◆ **What to produce**
Every line in the records below between the one holding "middle mcp: (175, 196)" and the one holding "index mcp: (179, 182)", inclusive, is to be set down exactly; all other lines are to be left out.

Top of Provided information

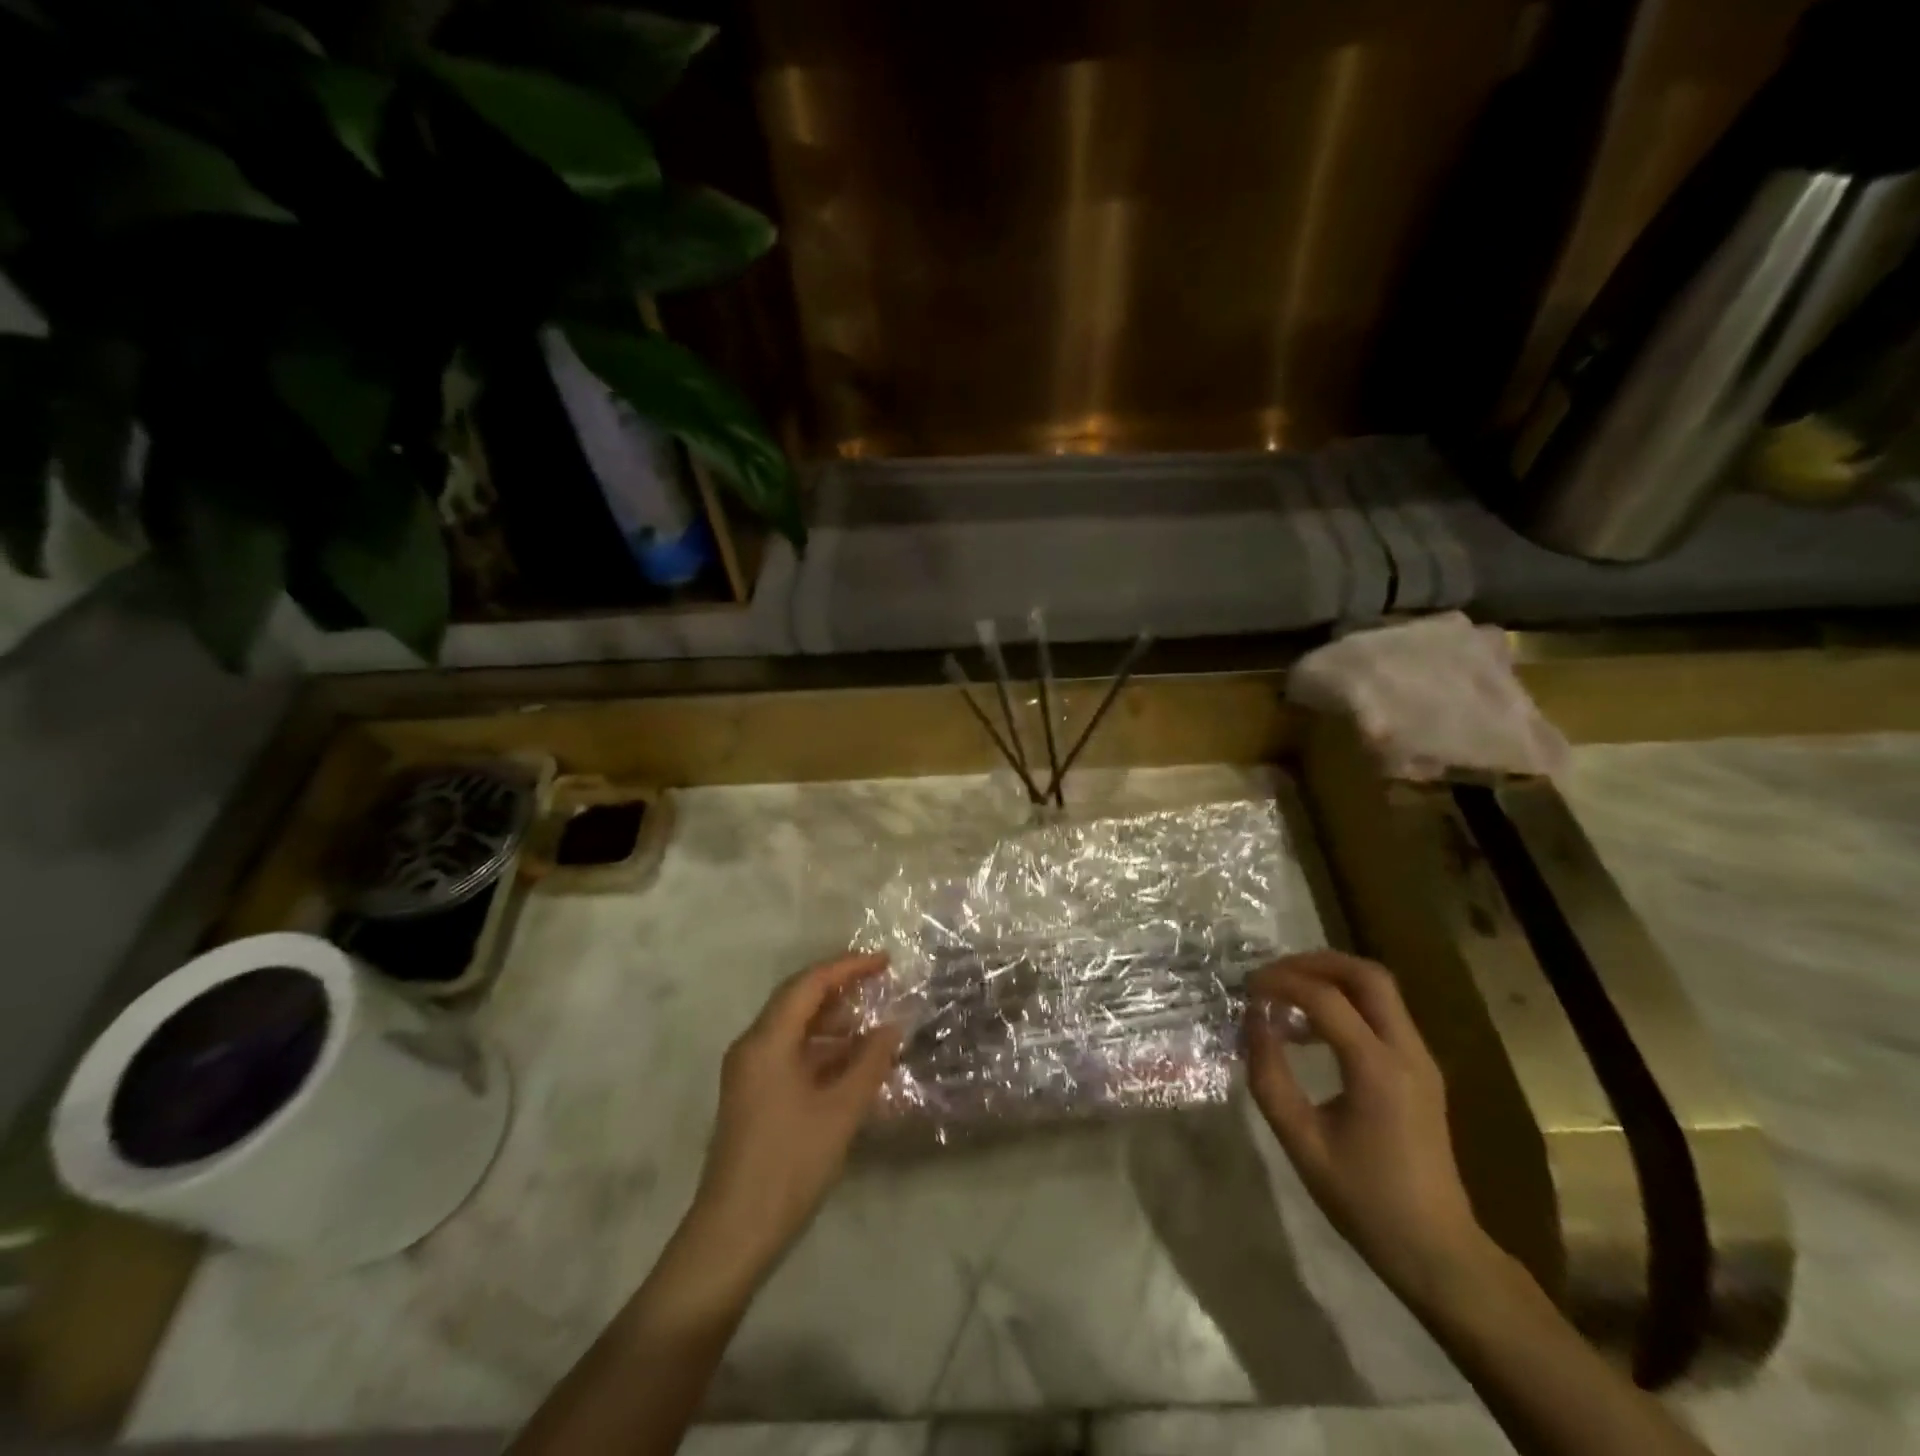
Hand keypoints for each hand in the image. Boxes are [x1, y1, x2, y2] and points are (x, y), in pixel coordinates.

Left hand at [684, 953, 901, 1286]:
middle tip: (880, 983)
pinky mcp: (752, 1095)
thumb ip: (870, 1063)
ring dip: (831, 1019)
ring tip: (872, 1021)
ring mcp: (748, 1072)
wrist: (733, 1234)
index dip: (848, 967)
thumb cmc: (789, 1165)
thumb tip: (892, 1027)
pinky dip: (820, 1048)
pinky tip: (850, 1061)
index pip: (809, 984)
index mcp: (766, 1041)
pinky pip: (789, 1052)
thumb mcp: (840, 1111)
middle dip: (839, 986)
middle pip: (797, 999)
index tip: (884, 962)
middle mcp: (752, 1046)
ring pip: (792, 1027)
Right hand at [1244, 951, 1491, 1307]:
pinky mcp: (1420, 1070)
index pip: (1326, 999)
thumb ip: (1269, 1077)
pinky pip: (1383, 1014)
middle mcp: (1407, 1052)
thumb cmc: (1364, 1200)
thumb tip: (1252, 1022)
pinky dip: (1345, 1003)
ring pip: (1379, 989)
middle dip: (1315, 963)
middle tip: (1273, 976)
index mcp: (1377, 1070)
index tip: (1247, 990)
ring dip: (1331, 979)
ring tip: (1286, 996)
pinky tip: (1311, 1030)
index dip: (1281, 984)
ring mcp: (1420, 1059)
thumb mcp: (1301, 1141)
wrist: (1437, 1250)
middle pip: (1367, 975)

Bottom of Provided information
Top of Provided information

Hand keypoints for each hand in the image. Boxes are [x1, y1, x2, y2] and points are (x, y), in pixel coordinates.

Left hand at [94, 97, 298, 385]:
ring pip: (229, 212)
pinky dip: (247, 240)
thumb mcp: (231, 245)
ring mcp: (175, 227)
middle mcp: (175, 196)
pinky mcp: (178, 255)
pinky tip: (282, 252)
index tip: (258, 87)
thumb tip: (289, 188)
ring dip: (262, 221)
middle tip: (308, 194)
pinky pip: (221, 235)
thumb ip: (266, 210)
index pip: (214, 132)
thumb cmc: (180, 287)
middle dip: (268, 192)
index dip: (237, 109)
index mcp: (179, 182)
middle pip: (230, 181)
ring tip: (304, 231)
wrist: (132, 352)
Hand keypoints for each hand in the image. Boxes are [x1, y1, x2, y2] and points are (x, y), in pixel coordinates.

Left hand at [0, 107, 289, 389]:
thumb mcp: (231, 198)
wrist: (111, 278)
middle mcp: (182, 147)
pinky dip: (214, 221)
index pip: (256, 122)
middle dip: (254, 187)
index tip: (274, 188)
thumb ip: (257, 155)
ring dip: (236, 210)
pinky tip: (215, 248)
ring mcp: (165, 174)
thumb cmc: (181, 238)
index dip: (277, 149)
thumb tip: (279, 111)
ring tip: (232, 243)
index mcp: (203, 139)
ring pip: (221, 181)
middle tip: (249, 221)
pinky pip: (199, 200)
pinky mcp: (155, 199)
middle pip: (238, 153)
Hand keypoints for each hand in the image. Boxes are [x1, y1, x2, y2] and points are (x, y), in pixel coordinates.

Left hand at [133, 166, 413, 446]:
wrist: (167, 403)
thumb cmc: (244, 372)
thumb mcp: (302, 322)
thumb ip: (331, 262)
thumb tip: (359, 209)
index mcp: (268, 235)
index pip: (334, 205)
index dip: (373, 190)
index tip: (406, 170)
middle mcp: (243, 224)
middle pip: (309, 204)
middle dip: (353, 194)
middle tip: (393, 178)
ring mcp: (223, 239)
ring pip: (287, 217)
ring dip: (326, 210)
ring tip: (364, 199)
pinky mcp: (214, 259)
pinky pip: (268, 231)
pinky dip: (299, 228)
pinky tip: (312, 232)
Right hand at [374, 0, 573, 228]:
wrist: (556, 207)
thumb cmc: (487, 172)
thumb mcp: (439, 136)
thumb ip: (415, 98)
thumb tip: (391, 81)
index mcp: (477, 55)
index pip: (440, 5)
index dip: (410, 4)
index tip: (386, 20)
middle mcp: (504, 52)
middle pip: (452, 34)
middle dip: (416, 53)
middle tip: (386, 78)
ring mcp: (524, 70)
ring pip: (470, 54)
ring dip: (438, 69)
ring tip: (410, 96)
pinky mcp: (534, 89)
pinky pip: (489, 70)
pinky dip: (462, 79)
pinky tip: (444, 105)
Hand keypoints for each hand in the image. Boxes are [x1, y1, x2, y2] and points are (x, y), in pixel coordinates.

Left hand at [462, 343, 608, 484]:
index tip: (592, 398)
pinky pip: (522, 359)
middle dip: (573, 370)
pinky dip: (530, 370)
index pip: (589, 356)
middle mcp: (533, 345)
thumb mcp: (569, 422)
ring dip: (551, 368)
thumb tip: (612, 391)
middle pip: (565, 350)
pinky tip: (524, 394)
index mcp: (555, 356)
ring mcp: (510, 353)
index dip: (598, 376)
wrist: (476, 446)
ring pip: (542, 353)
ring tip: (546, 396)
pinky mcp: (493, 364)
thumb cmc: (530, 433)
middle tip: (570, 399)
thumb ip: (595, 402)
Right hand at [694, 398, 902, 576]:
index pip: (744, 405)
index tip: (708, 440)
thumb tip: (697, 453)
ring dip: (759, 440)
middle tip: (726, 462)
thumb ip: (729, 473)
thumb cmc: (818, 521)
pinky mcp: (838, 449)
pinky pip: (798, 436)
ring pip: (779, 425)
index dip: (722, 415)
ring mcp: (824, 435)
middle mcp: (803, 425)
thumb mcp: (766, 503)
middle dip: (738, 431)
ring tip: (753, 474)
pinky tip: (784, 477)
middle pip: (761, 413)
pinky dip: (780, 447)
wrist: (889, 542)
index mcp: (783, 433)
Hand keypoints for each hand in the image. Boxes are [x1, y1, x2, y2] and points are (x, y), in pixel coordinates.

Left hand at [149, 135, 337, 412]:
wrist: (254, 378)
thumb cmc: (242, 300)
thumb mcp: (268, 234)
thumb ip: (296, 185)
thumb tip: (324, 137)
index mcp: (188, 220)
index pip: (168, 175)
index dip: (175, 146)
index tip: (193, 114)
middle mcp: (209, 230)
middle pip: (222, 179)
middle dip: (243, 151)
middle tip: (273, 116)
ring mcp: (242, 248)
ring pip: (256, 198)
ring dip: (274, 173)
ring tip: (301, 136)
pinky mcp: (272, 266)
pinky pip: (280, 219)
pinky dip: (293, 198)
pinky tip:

Bottom of Provided information

◆ **Written answer**
middle mcp: (175, 196)
pinky mcp: (178, 255)
pinky tip: (282, 252)
index tip: (258, 87)
thumb tip: (289, 188)
ring dip: (262, 221)
middle tip: (308, 194)
pinky pip: (221, 235)
thumb ip: (266, 210)
index pip: (214, 132)
thumb cmc: (180, 287)
middle dip: (268, 192)
index dip: (237, 109)
index mcp: (179, 182)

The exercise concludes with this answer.